There are two situations where a midspan injector makes more sense:
  1.  Let’s say you have your network all set up, and it’s working great. All the ports are forwarding, Quality of Service (QoS) is great, and everything has been working for a while. If you’re like me, the guy who set up the network has gone all Jason Bourne on me which means I’ll never find him again. Then you need to add PoE to it, or you need to add PoE+ to your PoE switch because you just need that little extra power. Do I really want to try to pull out that switch that I paid a lot of money and headache to get configured to add a few PoE+ devices? At this point, it’s not about the money, it’s about the headache of nothing working for a month while we get it all sorted out again. Or do I just add a midspan in a few minutes and forget about it.
  2. You don’t want to have to buy a switch that doesn’t have the features you want just because it can do the PoE you want. We see this more often than you’d think. For example, you have an NDI switch that doesn’t have PoE or doesn’t do PoE+. You need that PoE power for your streaming camera. Do you buy an NDI switch that may be way more than you need with PoE+ or just use a midspan to add it to the switch you know and love?
  • Finally, once you know your switch or midspan is compatible, then make sure you have enough ports and power budget for all your PoE devices on your PSE. Most switches and some midspans don’t have enough total power budget to give you full PoE power on all ports at the same time.  Why?! you may ask. It comes down to cost and how much you’ll really use each port. Your Toyota Corolla technically can go to 120 mph, but you really use it to get to work and back. If you really wanted to go 120 mph, you upgrade a Porsche or Corvette or something truly awesome.   

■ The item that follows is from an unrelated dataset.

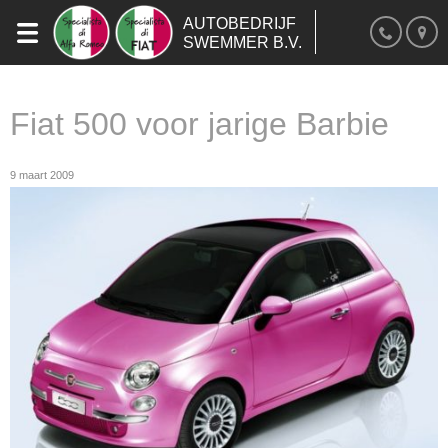
AUTOBEDRIJF
SWEMMER B.V.
Fiat 500 voor jarige Barbie
9 maart 2009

There’s a catch . . . this part takes . . . gasp . . . math.  I know you swore you would never touch a calculator again when you got out of school.  Believe me.  It’s not that bad.

Simple Method:

Add up all the rated power consumption of all the devices and compare it to the rated power of your PSE.  For example:
2 x PTZ Optics cameras at 12 watts each = 24 watts
2 x Polycom Phones at 6 watts each = 12 watts
1 x High End Wifi Access Point (WAP) = 23 watts
All together: 24 + 12 + 23 = 59 watts
You need at least 5 ports and a total of 60 watts.  Oh, and by the way, you need PoE+ for that high end WAP.

Nerdy Method:

I couldn’t leave you with it that simple.  If you’d really like to get details, you can use our PoE Calculator to estimate how much you can expect in cable loss as well!


Now you can find our APP for Apple and Android devices!

*Passive PoE can operate anywhere from 12 volts up to 58 volts.

You’ll want to check your specifications carefully to make sure they match your device.

PoE Specifier's Guide

E voila!  That covered what you need to know.  You now know more than 90% of people in the world about Power Over Ethernet.  With this simple set of tools you’ll shock yourself (please only figuratively) with what you can accomplish and how easily it will happen. Put that 30% into a new rocking set of drums or your kid’s college fund, whatever you think is most important. Whether you decide to tackle a project yourself or hire someone else, you now have the core knowledge you need to handle a Power Over Ethernet project.
I will close with the immortal words of Stan Lee, “With great power comes great responsibility”.